• _TRY IT_
What you give back must match the data exactly, minus the pictures.

• _DATA PROVIDED_
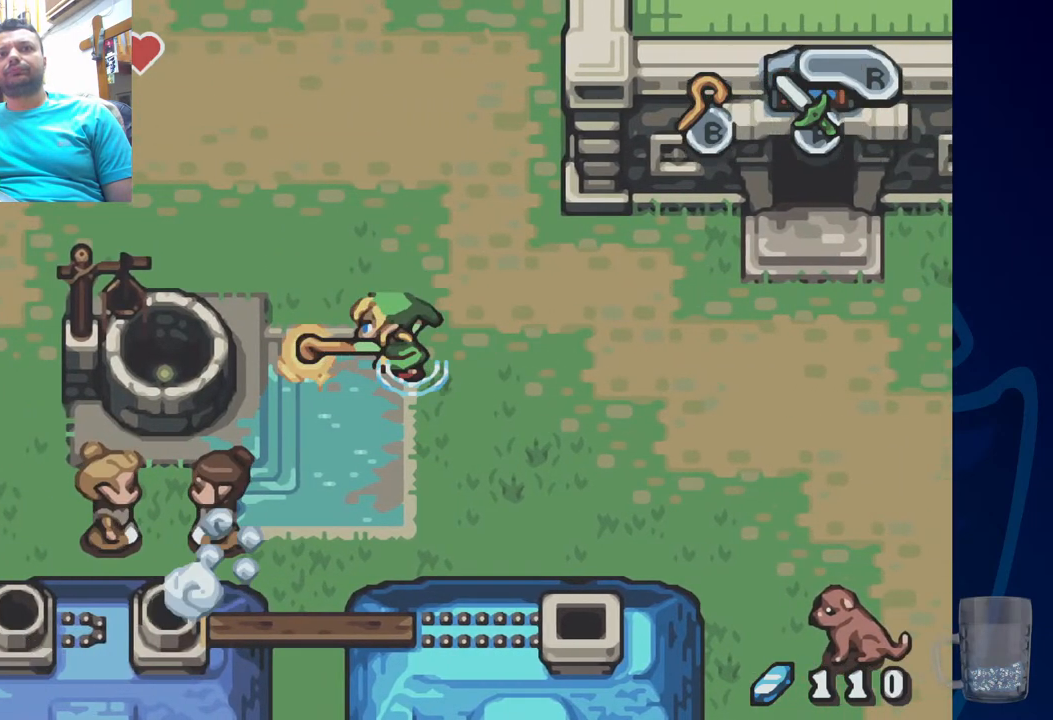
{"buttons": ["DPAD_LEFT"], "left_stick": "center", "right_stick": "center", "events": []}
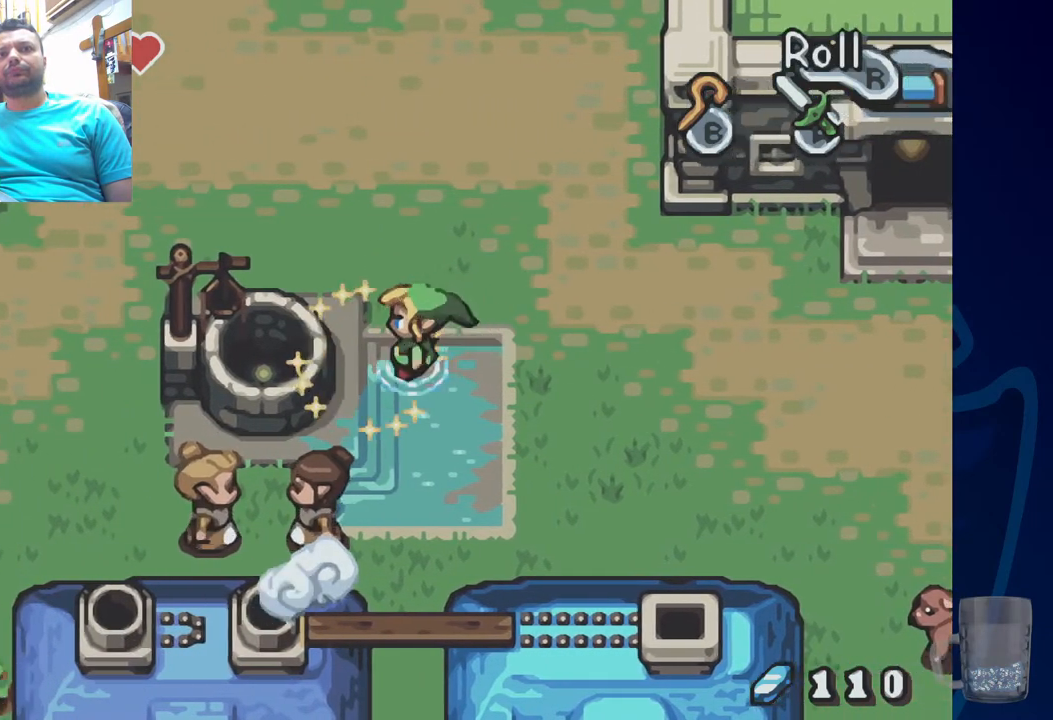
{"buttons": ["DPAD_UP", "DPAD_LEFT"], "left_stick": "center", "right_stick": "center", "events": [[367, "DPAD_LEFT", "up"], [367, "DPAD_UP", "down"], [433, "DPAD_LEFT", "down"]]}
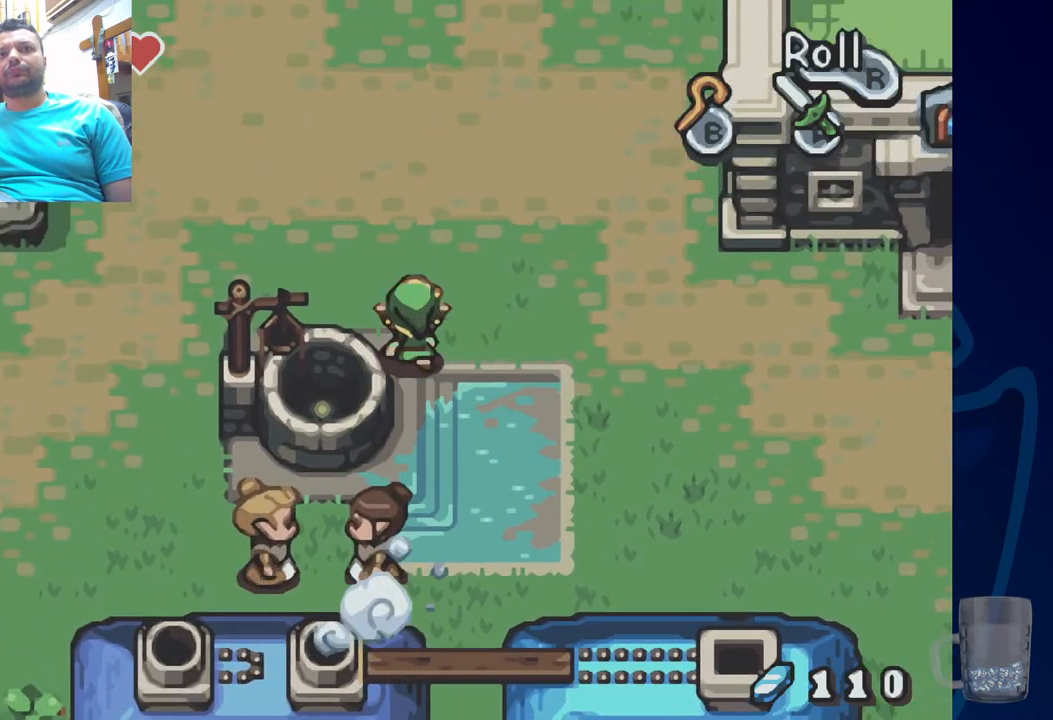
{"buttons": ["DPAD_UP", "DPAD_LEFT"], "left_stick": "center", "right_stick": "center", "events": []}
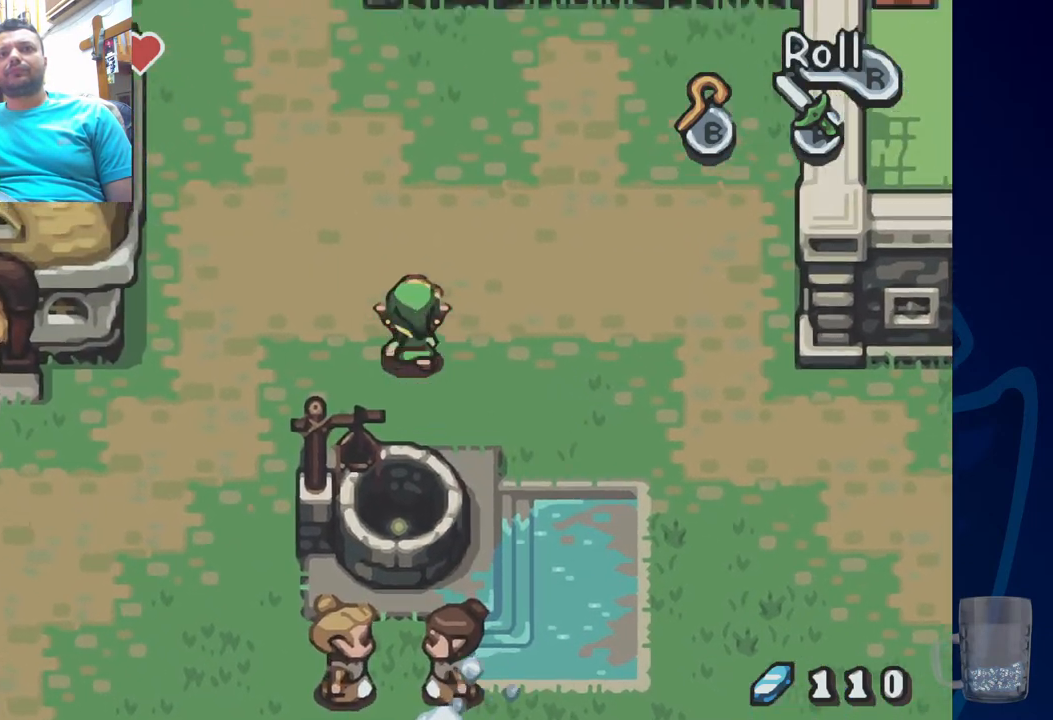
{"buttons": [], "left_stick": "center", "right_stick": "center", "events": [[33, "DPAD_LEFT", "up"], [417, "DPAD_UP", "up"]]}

• _EXERCISE ANSWER_
{"buttons": ["DPAD_LEFT"], "left_stick": "center", "right_stick": "center", "events": []}
{"buttons": ["DPAD_UP", "DPAD_LEFT"], "left_stick": "center", "right_stick": "center", "events": [[367, "DPAD_LEFT", "up"], [367, "DPAD_UP", "down"], [433, "DPAD_LEFT", "down"]]}
{"buttons": ["DPAD_UP", "DPAD_LEFT"], "left_stick": "center", "right_stick": "center", "events": []}
{"buttons": [], "left_stick": "center", "right_stick": "center", "events": [[33, "DPAD_LEFT", "up"], [417, "DPAD_UP", "up"]]}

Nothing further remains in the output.